Tens of thousands at main Tel Aviv protest
Carrie Keller-Lynn is a political and legal correspondent for The Times of Israel

Tens of thousands of anti-judicial overhaul protesters have converged upon Tel Aviv’s Kaplan Street, as capstone to their Day of Resistance.
Despite the tightly packed crowd, energy is a bit lower on Kaplan Street itself than in past demonstrations, with protesters citing the extreme heat and daylong activities as contributing factors to the relative lethargy.
Some demonstrators hand out free water bottles to attendees, alongside courtesy protest swag.
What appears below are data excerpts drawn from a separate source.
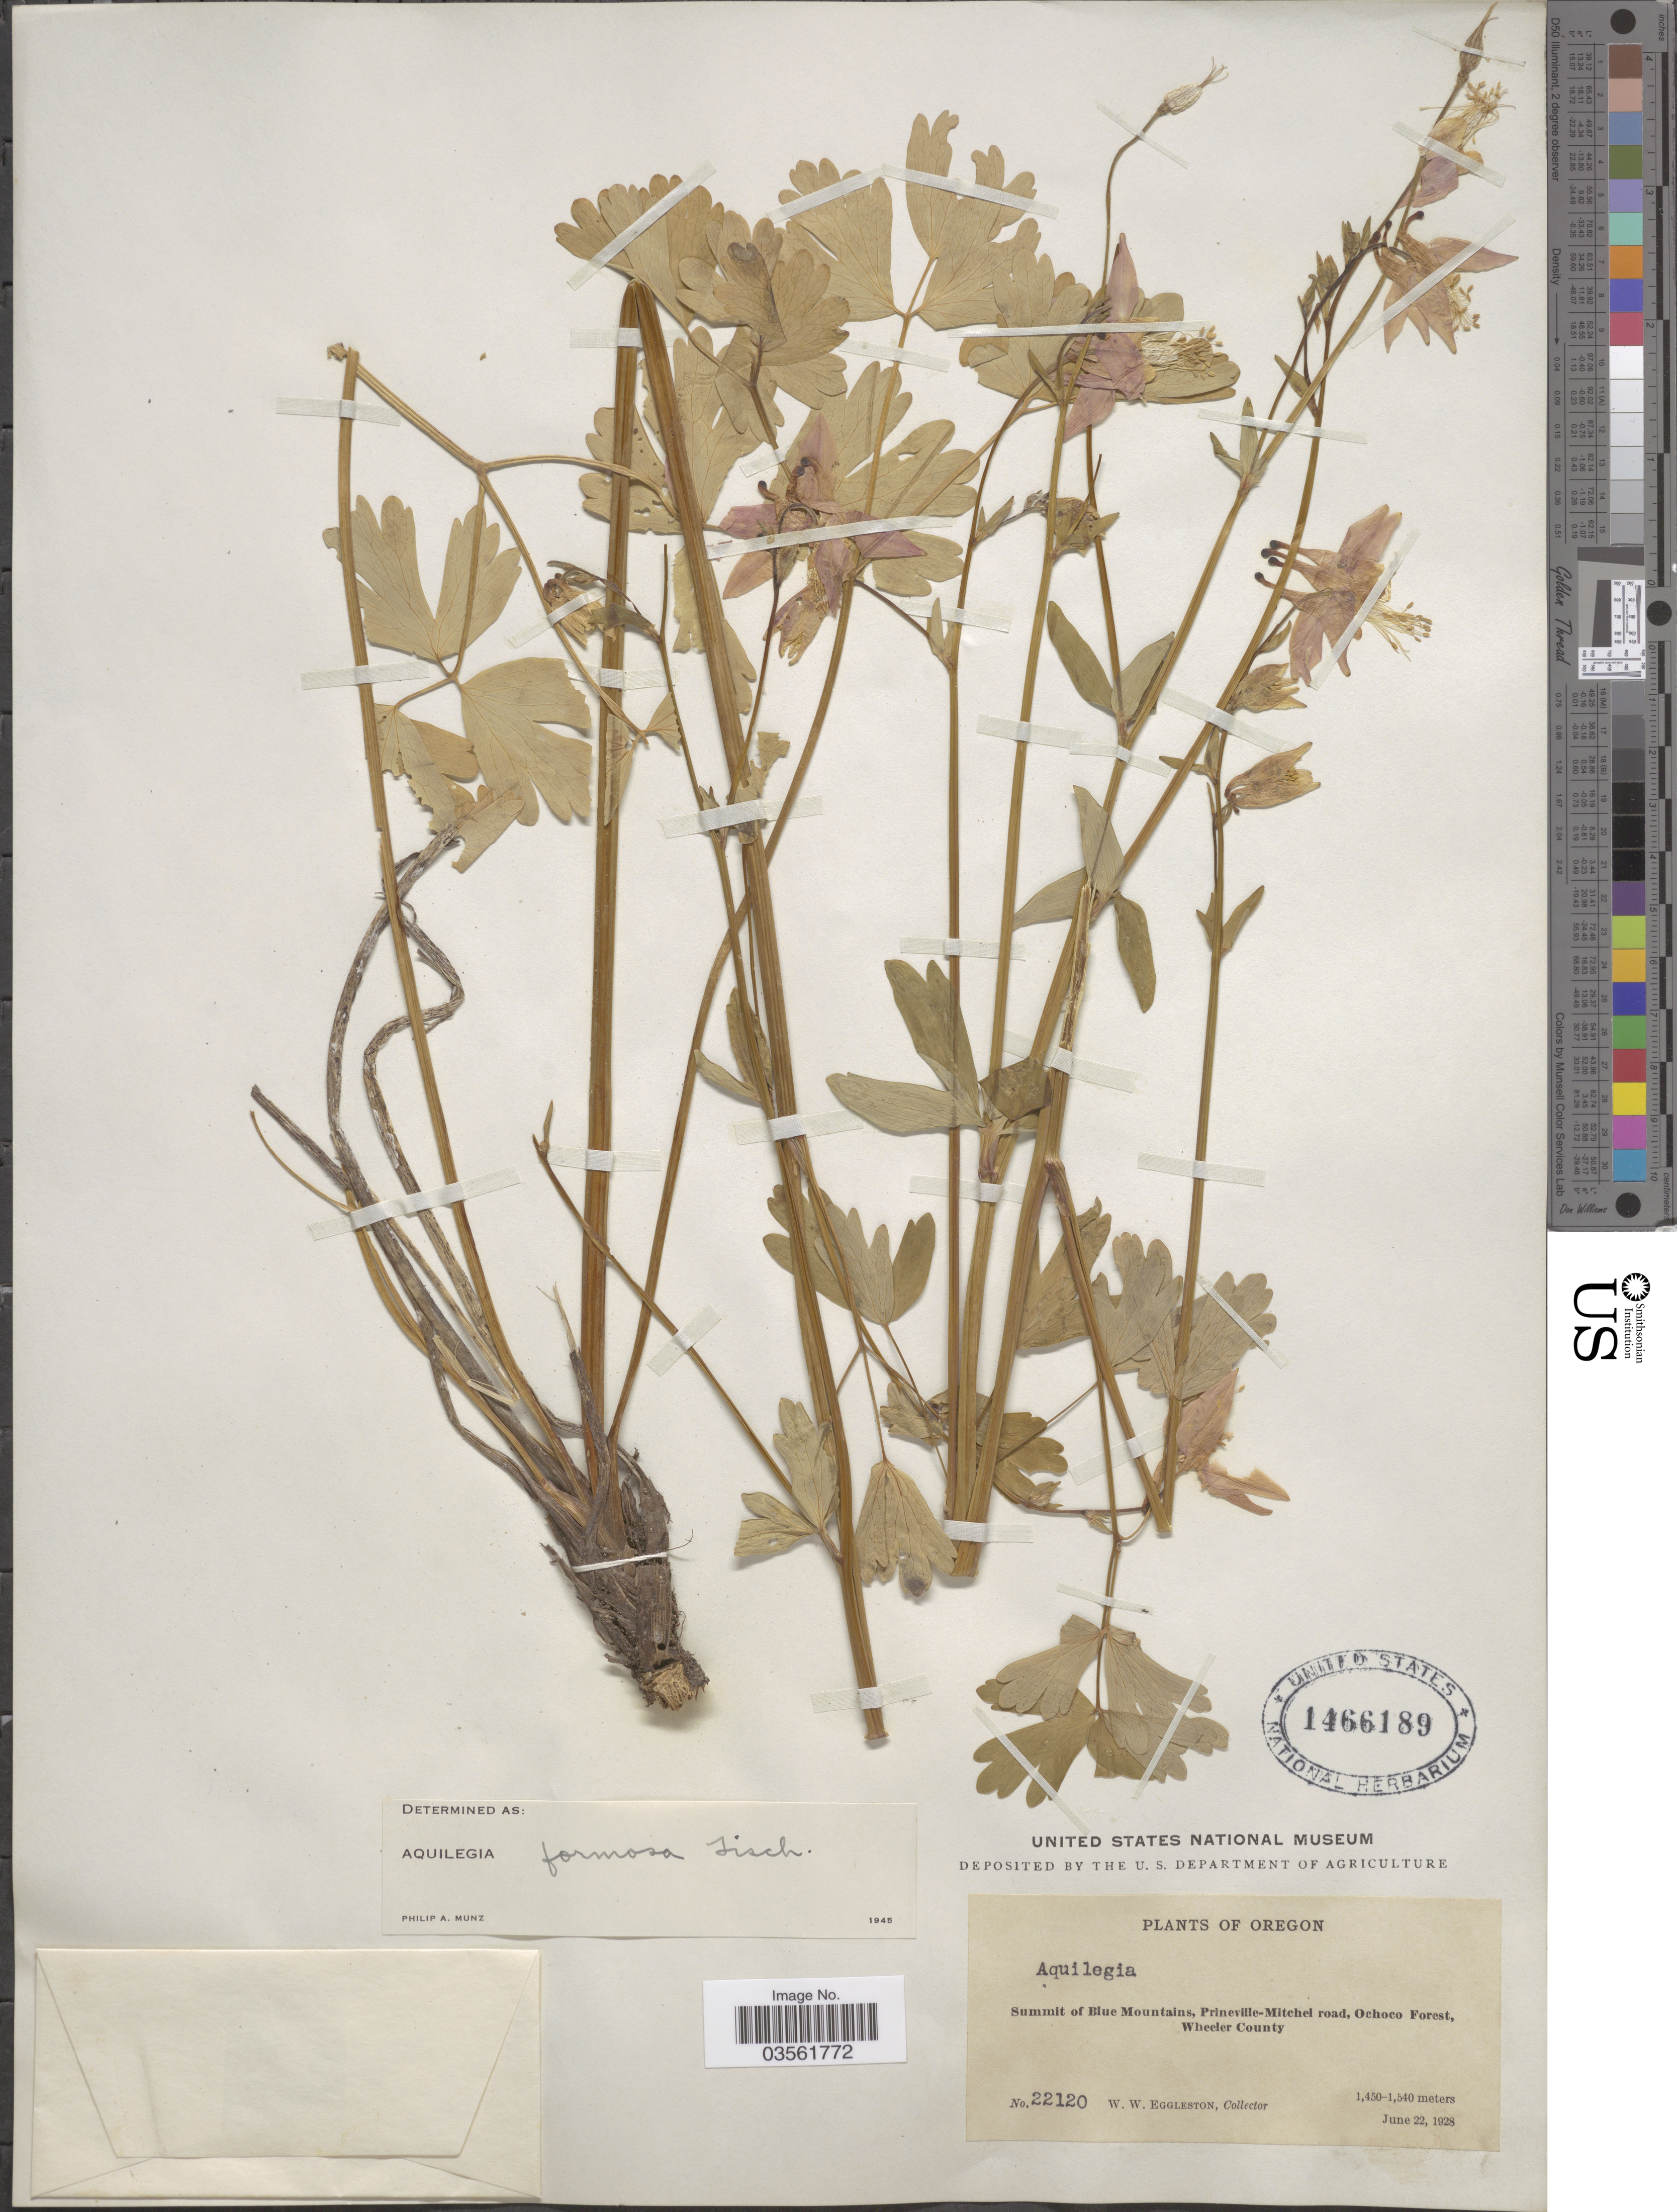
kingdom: Plantae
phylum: Tracheophyta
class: Magnoliopsida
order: Ranunculales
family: Ranunculaceae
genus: Aquilegia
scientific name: Aquilegia formosa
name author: Fisch. ex DC.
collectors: W. W. Eggleston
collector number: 22120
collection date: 1928-06-22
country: United States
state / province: Oregon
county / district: Wheeler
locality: Summit of Blue Mountains, Prinville-Mitchel road, Ochoco Forest, Wheeler County.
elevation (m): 1450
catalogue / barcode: US 1466189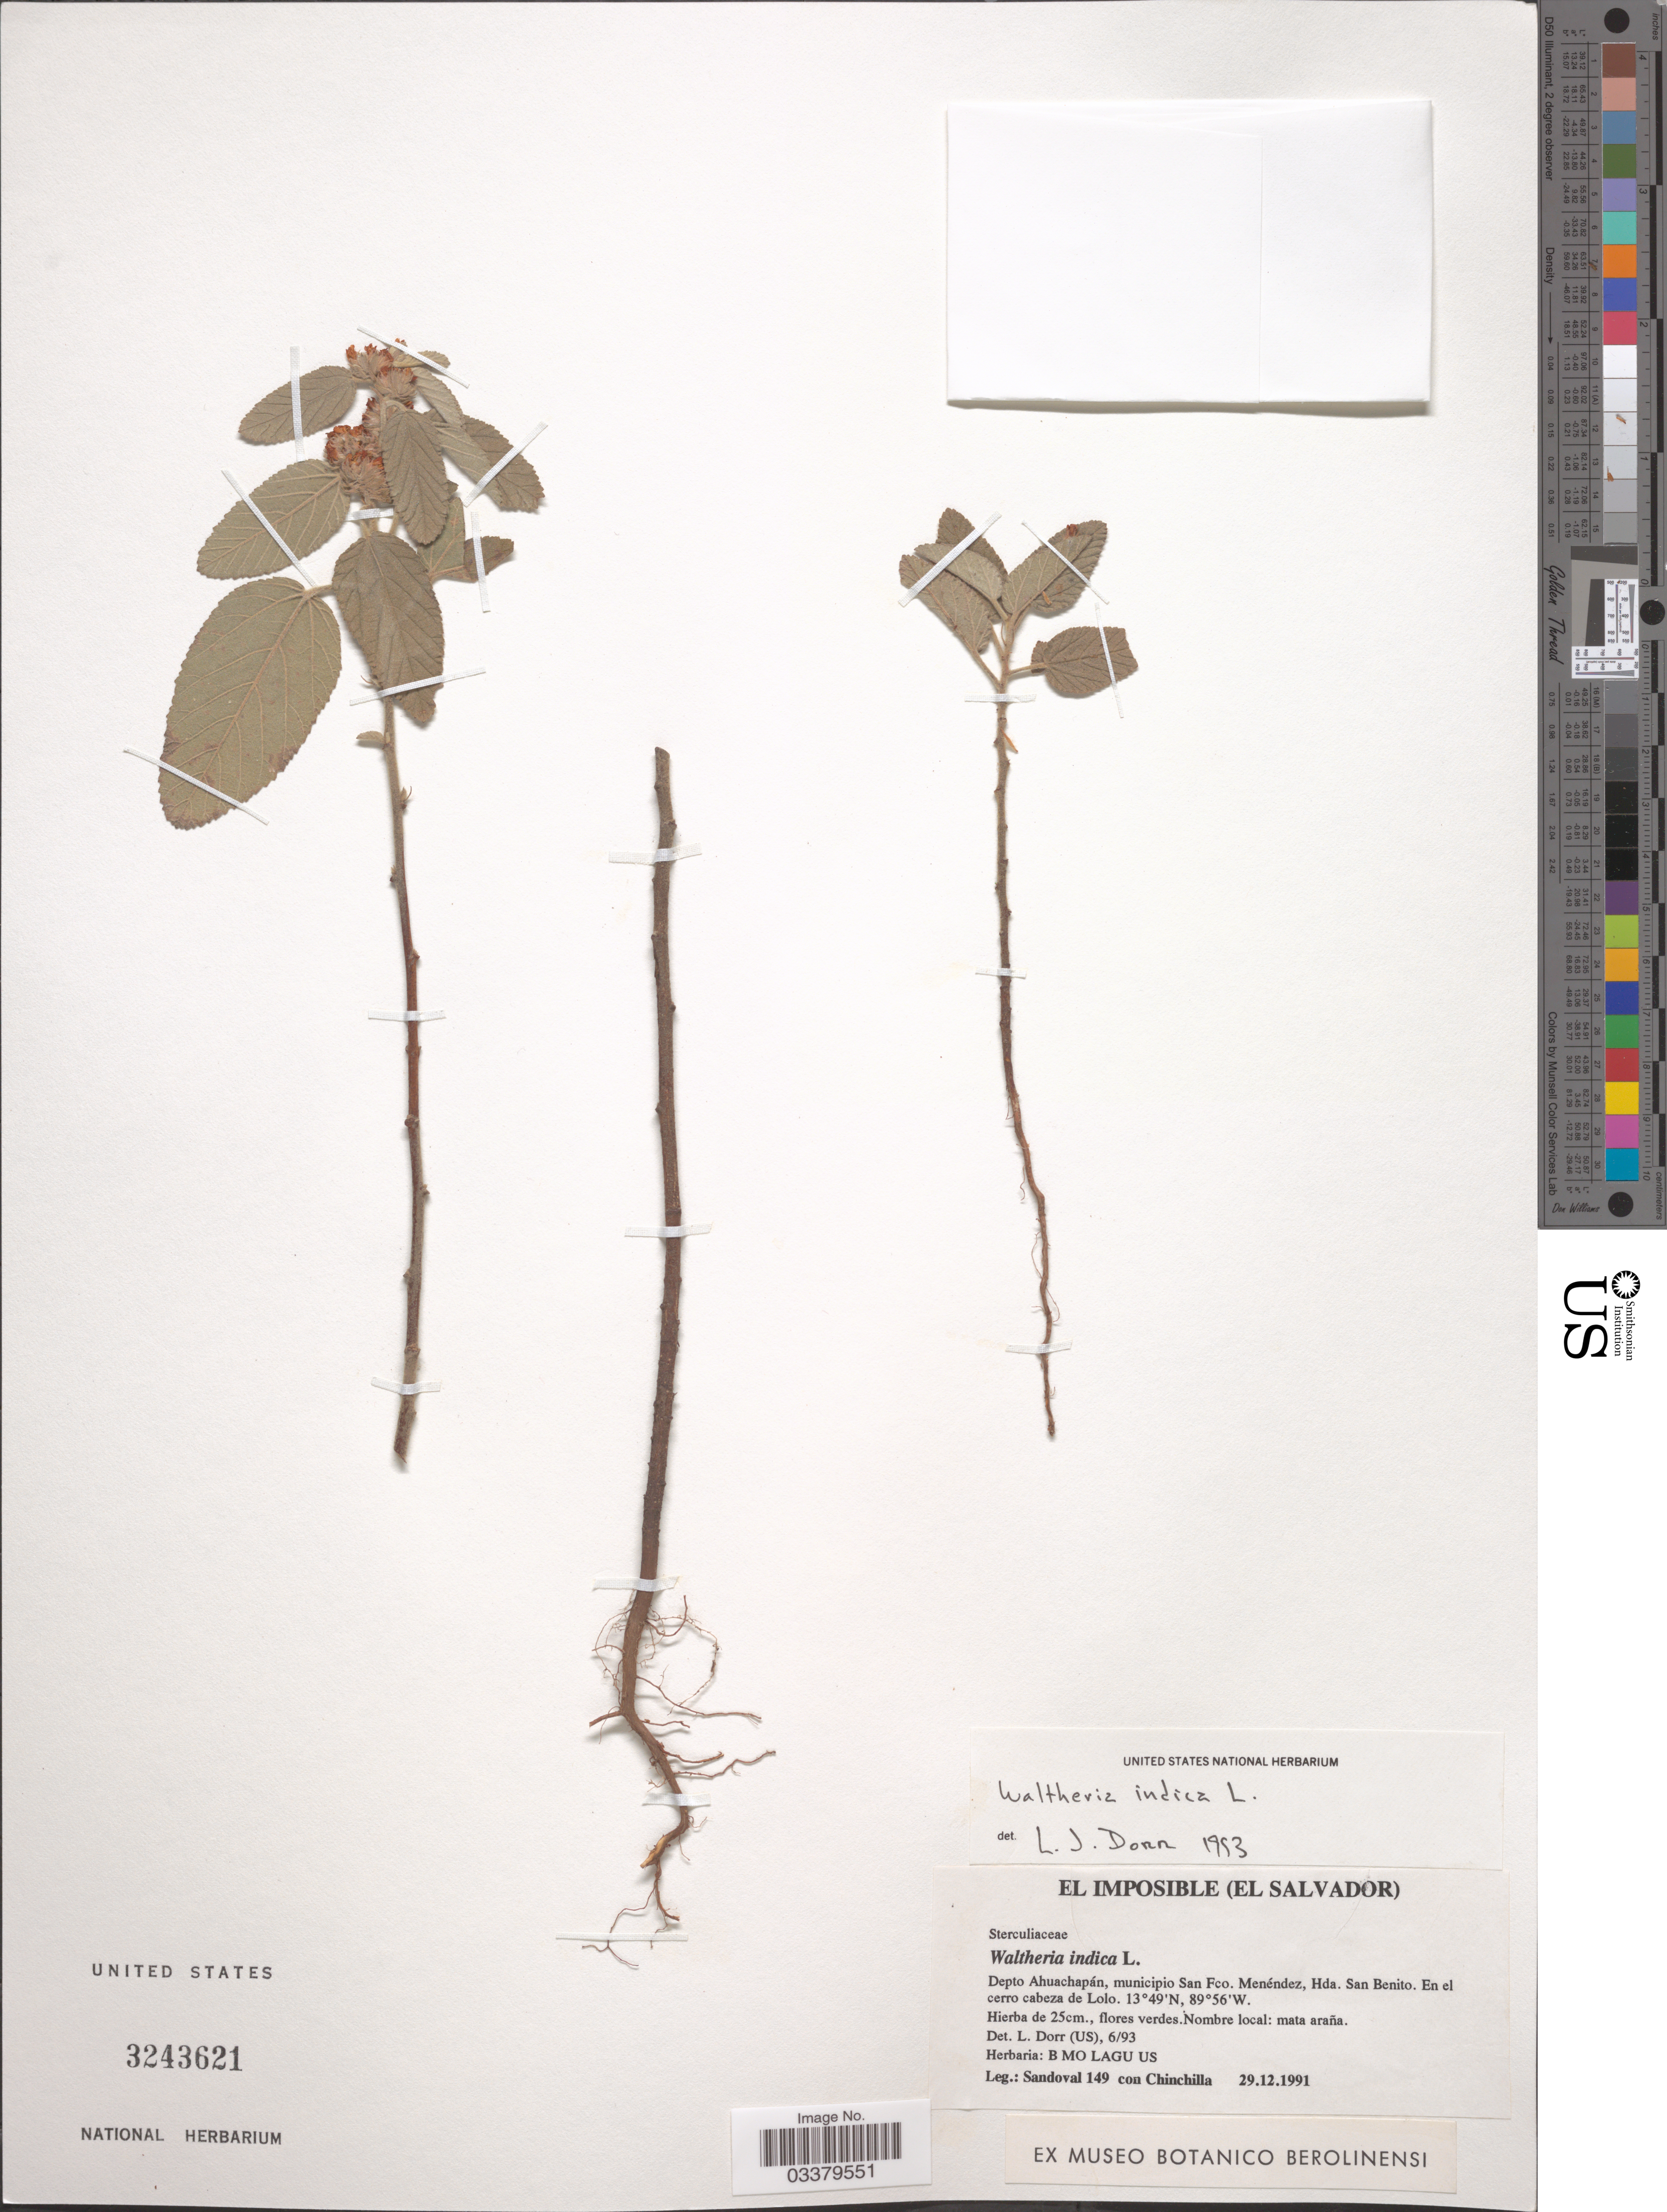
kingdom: Plantae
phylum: Tracheophyta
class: Magnoliopsida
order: Malvales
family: Malvaceae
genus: Waltheria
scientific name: Waltheria indica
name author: L.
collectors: -- Sandoval & -. Chinchilla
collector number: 149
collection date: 1991-12-29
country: El Salvador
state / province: Ahuachapan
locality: El Imposible. Depto Ahuachapán, municipio San Fco. Menéndez, Hda. San Benito. En el cerro cabeza de Lolo.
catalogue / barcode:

A band plays out of a converted truck, making statements about social unity before each song in their set.
But not all protesters are focusing their energy on the coalition’s imminent plan to reduce judicial checks on the cabinet, but rather came to express their frustration with Prime Minister Benjamin Netanyahu’s government itself.
Uri, 70, says that “Netanyahu is a criminal” and that his ultra-Orthodox political partners do not share the burden in supporting the state’s finances and security.
“We, the secular people, pay a ton of money and they don’t even go to the army,” he says about Israel’s Haredi communities. “It’s not just the reform, it’s the Haredim, the corruption,” he adds. “We don’t want these people.”